Unlike the rest of the block I/O subsystem, I/O scheduling remains essentially unchanged since 2.4. The current elevator code works well in most situations, but one can always try to do better. Jens has been experimenting with a variation of the scheduler which would enforce an upper bound on the latency for any given request. The modified elevator can guarantee that any request will be executed within one second, with a 3% performance penalty. Lowering the deadline to 100ms raises the performance hit to 8%. Most people seemed to think that this penalty was acceptible. Future work could include prioritizing requests and "anticipatory scheduling" - delaying read requests slightly in the hope that they can be clustered with other requests.

Finally, the task of removing buffer heads from the block I/O subsystem continues.

Tomorrow's sessions

The second day will include sessions on database performance, the HP kernel wishlist (presented by Bdale Garbee), the Loadable Security Module, asynchronous I/O, SCSI, and the overall goals for 2.6 and "improving the release engineering process." Stay tuned for our coverage of these discussions.

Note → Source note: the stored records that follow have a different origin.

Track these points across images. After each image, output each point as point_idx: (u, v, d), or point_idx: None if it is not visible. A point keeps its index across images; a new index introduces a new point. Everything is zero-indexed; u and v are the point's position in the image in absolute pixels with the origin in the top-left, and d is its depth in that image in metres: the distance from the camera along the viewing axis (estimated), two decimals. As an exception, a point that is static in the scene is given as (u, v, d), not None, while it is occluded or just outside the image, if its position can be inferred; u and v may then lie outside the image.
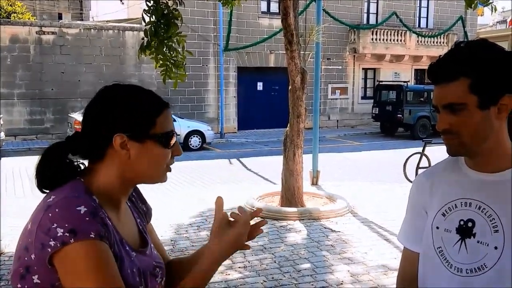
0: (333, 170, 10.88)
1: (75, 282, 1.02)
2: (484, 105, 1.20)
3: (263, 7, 19.60)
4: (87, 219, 1.03)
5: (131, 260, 1.15)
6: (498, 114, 1.22)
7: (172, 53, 5.70)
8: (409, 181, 9.02)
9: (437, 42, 22.15)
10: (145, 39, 5.62)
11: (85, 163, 1.22)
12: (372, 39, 20.97)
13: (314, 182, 9.00)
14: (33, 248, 1.04)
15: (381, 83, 19.90)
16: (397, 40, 21.50)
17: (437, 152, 4.16)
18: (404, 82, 18.80)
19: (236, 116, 19.60)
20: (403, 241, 1.46)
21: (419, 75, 23.47)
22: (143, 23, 6.17)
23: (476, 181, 1.29)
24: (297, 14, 6.99)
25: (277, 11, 17.11)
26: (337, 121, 21.75)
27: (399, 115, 17.84)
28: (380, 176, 10.40)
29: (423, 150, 9.77)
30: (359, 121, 22.00)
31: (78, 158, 1.21)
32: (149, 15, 5.61)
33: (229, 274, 4.79)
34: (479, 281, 1.23)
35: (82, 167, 1.21)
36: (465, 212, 1.28)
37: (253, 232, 1.28)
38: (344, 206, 7.17)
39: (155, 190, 8.11)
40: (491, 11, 6.44)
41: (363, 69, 22.31)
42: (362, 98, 22.27)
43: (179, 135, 14.00)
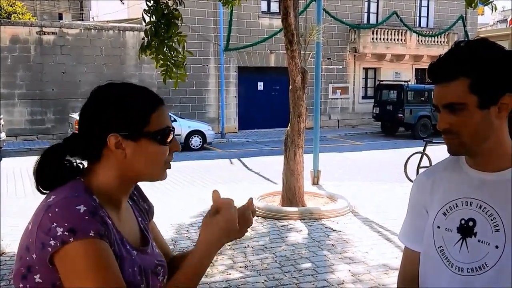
0: (334, 169, 10.87)
1: (75, 281, 1.02)
2: (484, 105, 1.20)
3: (264, 7, 19.59)
4: (87, 218, 1.04)
5: (132, 259, 1.15)
6: (498, 113, 1.22)
7: (172, 53, 5.69)
8: (410, 180, 9.01)
9: (437, 42, 22.13)
10: (145, 39, 5.61)
11: (85, 163, 1.22)
12: (373, 38, 20.95)
13: (315, 182, 9.00)
14: (34, 248, 1.04)
15: (381, 82, 19.89)
16: (398, 40, 21.49)
17: (438, 151, 4.16)
18: (405, 81, 18.78)
19: (237, 116, 19.60)
20: (404, 240, 1.46)
21: (419, 74, 23.45)
22: (143, 23, 6.17)
23: (477, 180, 1.29)
24: (297, 14, 6.99)
25: (278, 10, 17.09)
26: (338, 120, 21.74)
27: (399, 115, 17.82)
28: (381, 175, 10.39)
29: (424, 150, 9.76)
30: (359, 120, 21.99)
31: (77, 159, 1.21)
32: (149, 15, 5.60)
33: (230, 274, 4.80)
34: (480, 280, 1.23)
35: (82, 167, 1.21)
36: (466, 211, 1.28)
37: (247, 221, 1.26)
38: (345, 206, 7.16)
39: (156, 190, 8.12)
40: (491, 10, 6.43)
41: (363, 68, 22.30)
42: (363, 98, 22.27)
43: (179, 135, 14.06)
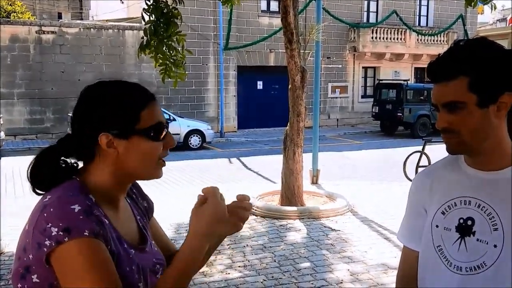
0: (333, 169, 10.88)
1: (71, 281, 1.02)
2: (483, 104, 1.20)
3: (263, 6, 19.59)
4: (81, 217, 1.04)
5: (129, 257, 1.15)
6: (498, 112, 1.21)
7: (171, 52, 5.68)
8: (409, 179, 9.01)
9: (437, 41, 22.13)
10: (144, 38, 5.61)
11: (80, 163, 1.22)
12: (372, 37, 20.95)
13: (314, 181, 9.00)
14: (30, 248, 1.05)
15: (381, 81, 19.89)
16: (397, 39, 21.49)
17: (437, 150, 4.15)
18: (404, 80, 18.79)
19: (236, 115, 19.60)
20: (403, 239, 1.46)
21: (419, 73, 23.45)
22: (142, 22, 6.16)
23: (475, 180, 1.29)
24: (297, 13, 6.99)
25: (277, 10, 17.09)
26: (337, 120, 21.75)
27: (399, 114, 17.83)
28: (380, 175, 10.40)
29: (423, 149, 9.76)
30: (359, 120, 22.00)
31: (73, 159, 1.21)
32: (148, 14, 5.60)
33: (229, 273, 4.80)
34: (478, 279, 1.23)
35: (78, 167, 1.21)
36: (464, 210, 1.28)
37: (241, 213, 1.19)
38: (344, 205, 7.17)
39: (155, 189, 8.12)
40: (491, 9, 6.44)
41: (363, 67, 22.31)
42: (362, 97, 22.27)
43: (178, 134, 14.06)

(Update: that coverage may now be found on this page).

Index entries for this article
Kernel	Kernel Summit
Conference	Kernel Summit/2002

(Log in to post comments)

Great article!

Posted Jun 25, 2002 17:57 UTC (Tue) by cpeterso (guest, #305) [Link]

This is why I having been reading LWN's kernel news for years! The kernel articles are always concise and intelligent, but still include plenty of juicy technical information. Good job. I don't have the time or patience to wade through the linux-kernel mailing list, but I love to read about the design decisions (and arguments ;-) of the Linux kernel developers.

Great article!

Posted Jun 25, 2002 19:14 UTC (Tue) by TheOneKEA (guest, #615) [Link]

Agreed. I also enjoyed this article very much. It was very clear and explained the happenings of OLS very well. Another great article from LWN.